Et le 6 novembre, elle passe par la case scanner, et attend les résultats fébrilement: «Le 15 novembre, le pneumologue m’a dit: "j’ai une mauvaise nouvelle".»
Une autre interrogation demeure: comment a-t-elle pu contracter la tuberculose ici en Suisse? «Ils pensent que j’ai attrapé la maladie lors de mon séjour en Afrique de l’Ouest, en 2014. La maladie était latente. Aussi, elle se réveille que chez 5 à 10% chez les gens. Mais ils ne comprennent pas pourquoi maintenant. Habituellement, elle se manifeste chez des personnes en déficience immunitaire, d'un âge avancé ou de jeunes enfants. A mon âge, c’est étonnant.»
Et le traitement commence pour Tessa: deux semaines à se faire prélever du sang tous les jours, à être surveillée et auscultée. En rigolant, elle nous confie: «Dieu merci, je ne crachais pas du sang. C’était ma hantise.»
A ce jour, la cadence des contrôles s'est légèrement calmée. Mais jusqu’à la semaine passée, Tessa passait toutes le deux semaines au Chuv pour faire des check-up. Car l'ardoise (de médicaments) était assez longue. «Le traitement normal, c'est quatre antibiotiques sur deux mois et ensuite deux sur quatre mois. Pour moi, comme j'ai une forme grave, mon traitement est différent. Au bout des deux mois, j'ai dû continuer avec les quatre antibiotiques. Je serai encore à quatre pendant longtemps. D'ici à plusieurs mois, peut-être, je pourrais peut-être passer à trois. Mais ce n'est vraiment pas sûr, peut-être que je finirai à quatre antibiotiques», détaille-t-elle.

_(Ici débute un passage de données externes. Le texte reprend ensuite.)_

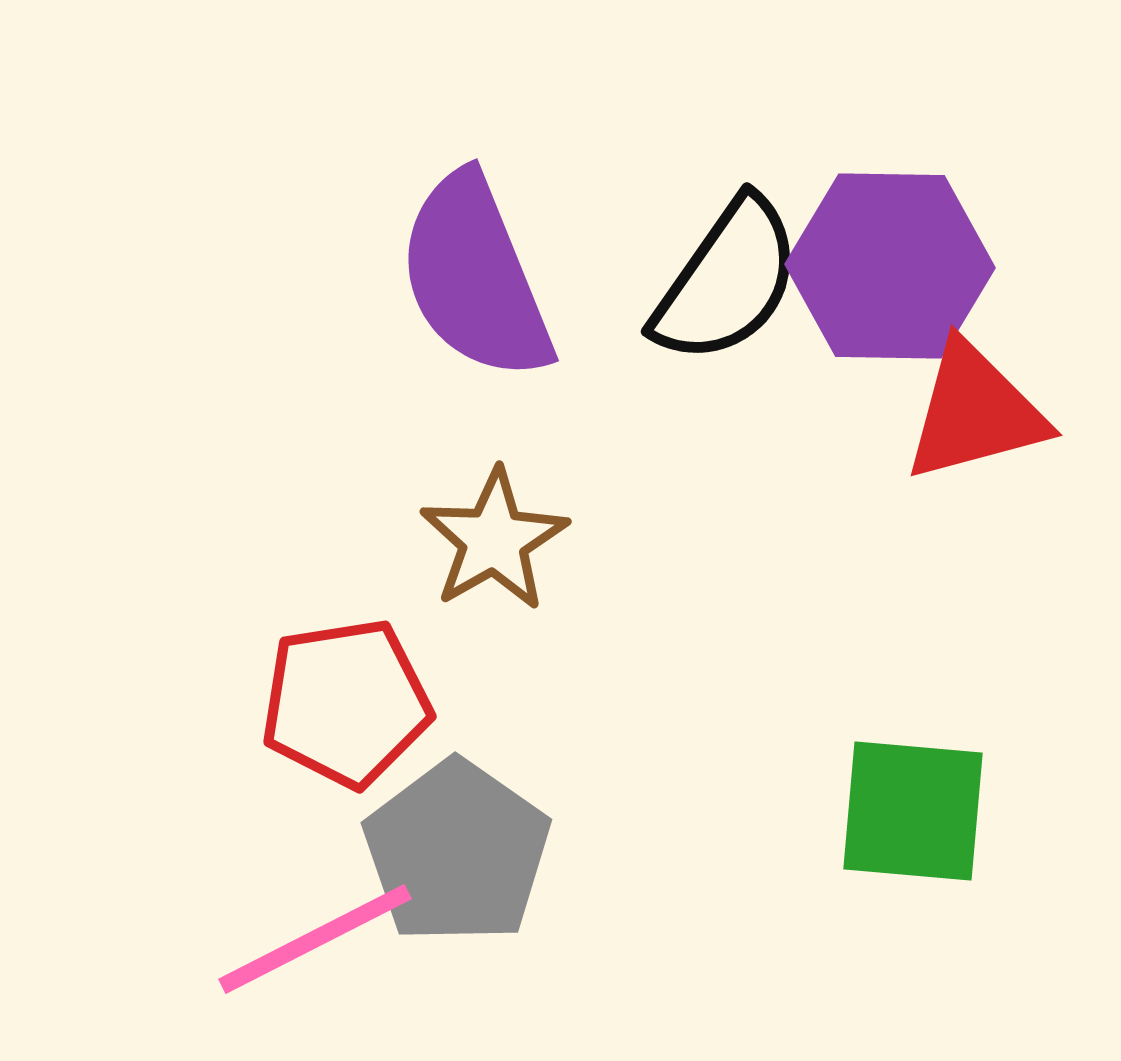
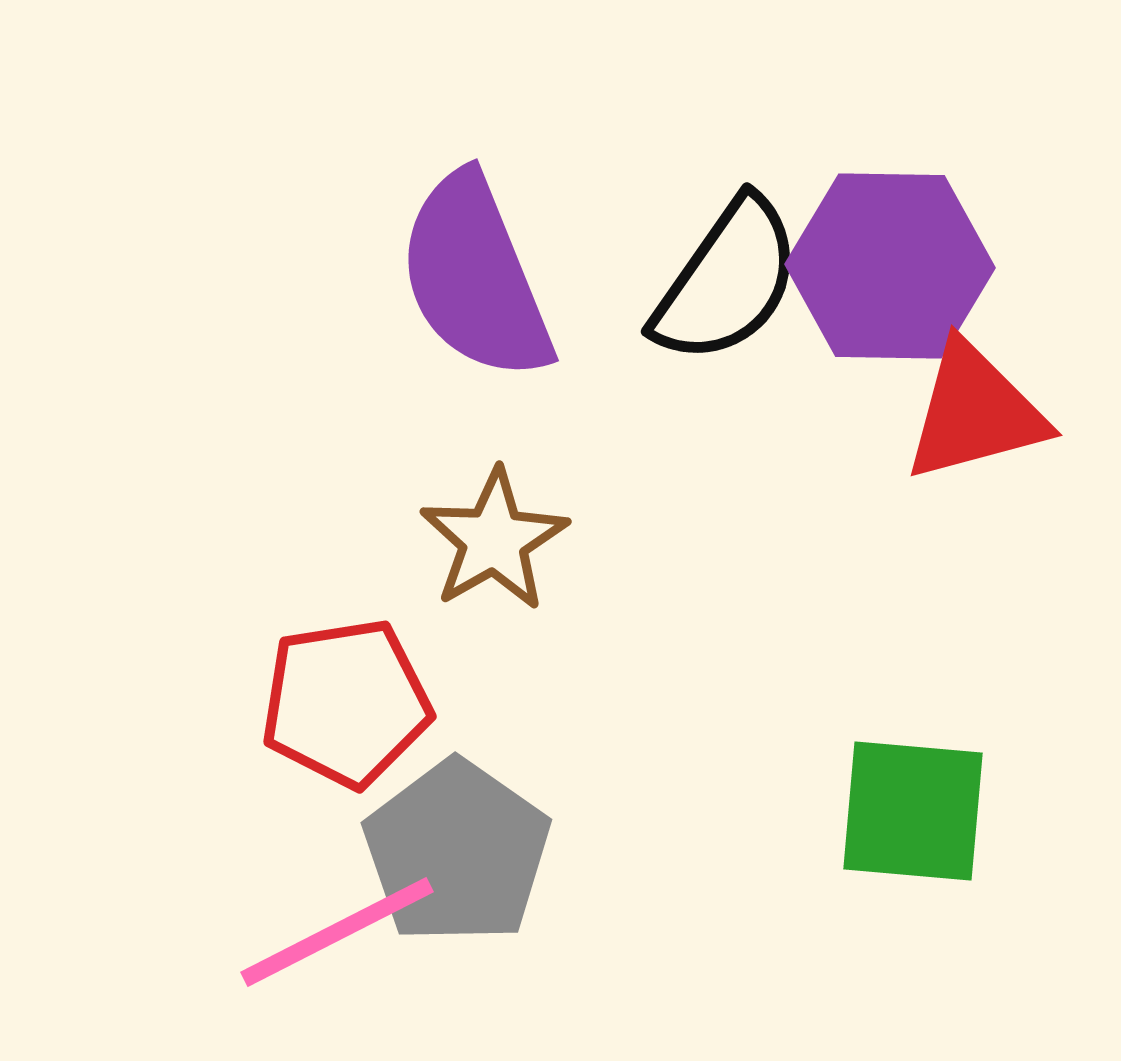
pink line: moved 22 px right, 7 px up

C'est surtout physiquement que l'addition était – et est encore aujourd'hui – salée: «Je toussais comme jamais et je ne parle pas de ma respiration. Je transpirais beaucoup durant la nuit: j’essorais mon t-shirt à peu près quatre fois dans la nuit. C’était un enfer, je parcourais tout mon lit, tous les angles pour éviter les zones où j'avais transpiré. Pour l'anecdote: je plaçais quatre t-shirt sur les bords de mon lit, pour pouvoir me changer sans devoir me lever.»

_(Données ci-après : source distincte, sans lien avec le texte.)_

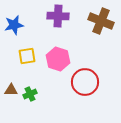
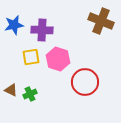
purple cross: moved 16 px left, 14 px down
yellow square: moved 4 px right, 1 px down
brown triangle: rotated 24 degrees clockwise
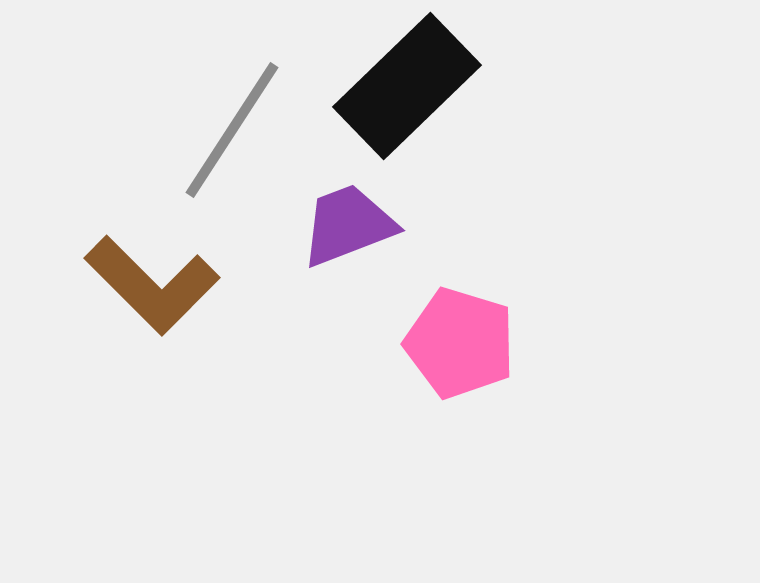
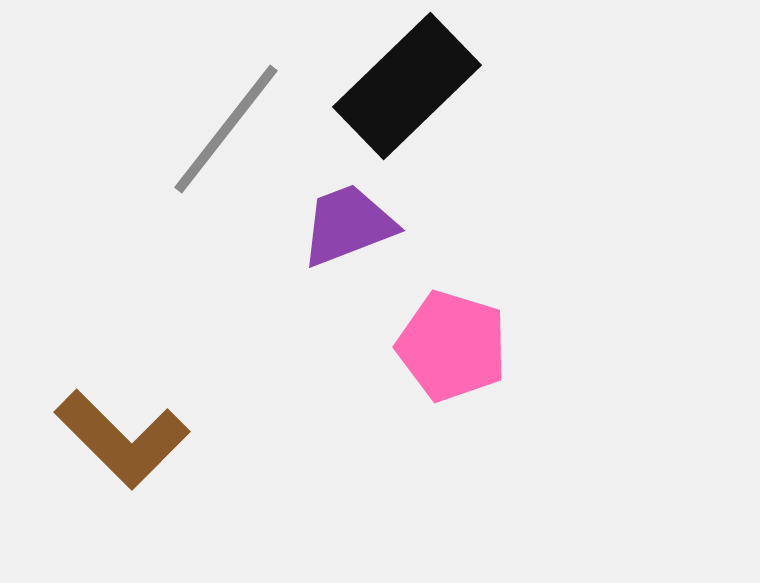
gray line: moved 6 px left, 1 px up; rotated 5 degrees clockwise
brown L-shape: moved 30 px left, 154 px down
pink pentagon: moved 8 px left, 3 px down
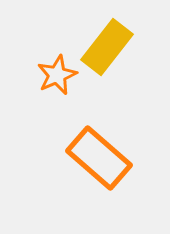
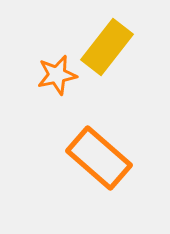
orange star: rotated 12 degrees clockwise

Depuis qu'elle est malade, elle s'est délestée de cinq kilos et elle peine à retrouver sa respiration d'antan. La jeune femme avoue «avoir peur d'être mise à l'arrêt et de retourner à l'hôpital».
Surtout, une telle maladie entraîne une foule d'effets secondaires.
Tessa avoue sa tristesse de ne plus pouvoir s'adonner son activité sportive et à pouvoir travailler comme elle le souhaite.
Une maladie qui peut renvoyer à des réflexions plus sombres, comme penser à la mort sur son lit d'hôpital et à revoir sa vie en pointillé.
Même si parfois, il est difficile de garder le moral, surtout quand elle se trouve loin de sa fille âgée de 6 ans. C'est une douleur supplémentaire. «C’était difficile à l'instant où j'ai été hospitalisée. Ça m’a fait mal. Mais j'ai eu la chance de pouvoir compter sur ma mère, qui s'est occupée d'elle. Et elle a pu venir me rendre visite.»
Tessa voit gentiment le bout du tunnel. Au moment de remonter le temps et de nous décrire ses déboires, elle ne perd pas le sourire. Surtout, elle est contente de pouvoir revenir gentiment sur son lieu de travail.
Elle croise les doigts pour un rétablissement rapide, attendu en janvier si tout se passe bien - tout en sachant qu'après sa guérison, elle sera encore surveillée sur une période de 5 ans. En attendant, Tessa est reconnaissante pour la prise en charge au Chuv. «Au service DAT (réd: le service de consultation de tuberculose) du Chuv, ils sont incroyables. Je ne les remercierai jamais assez», conclut-elle, bien sûr, avec un large sourire.